Serum LDH was the first serological marker to be included in the American Joint Committee on Cancer (AJCC) staging system. In metastatic melanoma, increased serum LDH is amongst the most significant independent prognostic markers[33]. A high blood LDH level has also been demonstrated to be a poor predictor of treatment response[33]. In recent studies, increased baseline LDH has also been consistently linked to low survival and response to immunotherapy rates[34]. However, an elevation in serum LDH is not specific only to melanoma[33]. S100B, a tumor marker, is more specific to melanoma even if its levels can be elevated in other diseases[35]. In a study by Mocellin et al[36], higher S100B levels in the blood were linked to a worse chance of survival in melanoma patients. In a study by Wagner et al[34], when compared to individuals with normal S100B and LDH, patients with high initial S100B and LDH had considerably worse survival rates. Furthermore, the biggest systematic review yet discovered that serum S100B has a higher accuracy than LDH in predicting melanoma recurrence[37]. However, to this day there is no agreement on the use of blood testing to detect disease relapse in individuals who have had their melanoma excised.

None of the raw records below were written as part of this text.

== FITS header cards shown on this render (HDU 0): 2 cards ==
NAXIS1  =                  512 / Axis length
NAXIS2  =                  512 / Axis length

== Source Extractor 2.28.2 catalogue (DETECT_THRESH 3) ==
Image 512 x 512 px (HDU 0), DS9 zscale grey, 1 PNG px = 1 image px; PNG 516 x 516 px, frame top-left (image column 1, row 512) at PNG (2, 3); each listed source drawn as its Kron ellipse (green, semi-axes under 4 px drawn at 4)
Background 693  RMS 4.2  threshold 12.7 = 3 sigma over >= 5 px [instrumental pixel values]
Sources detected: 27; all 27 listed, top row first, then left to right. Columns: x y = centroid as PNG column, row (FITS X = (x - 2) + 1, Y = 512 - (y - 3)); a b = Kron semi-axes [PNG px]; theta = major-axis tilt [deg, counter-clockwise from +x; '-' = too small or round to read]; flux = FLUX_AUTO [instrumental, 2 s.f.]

Nowadays, there are several clinical trials that are about circulating melanoma cells detection and new strategies of screening for early detection of melanoma in population[38]. However, current evidence is limited; therefore, further longitudinal studies looking for early melanoma detection are needed.

CONCLUSION

In this case report, we present a rare case of melanoma metastasizing to multiple organs: GI tract, bones, spleen, lungs, and lymph nodes. This case highlights the importance of suspicion for metastatic melanoma in patients with a history of melanoma in the past. When the diagnosis is confirmed via immunohistochemical staining, combination treatment of surgical resection, chemotherapy or immunotherapy should be considered as it may prolong survival rate.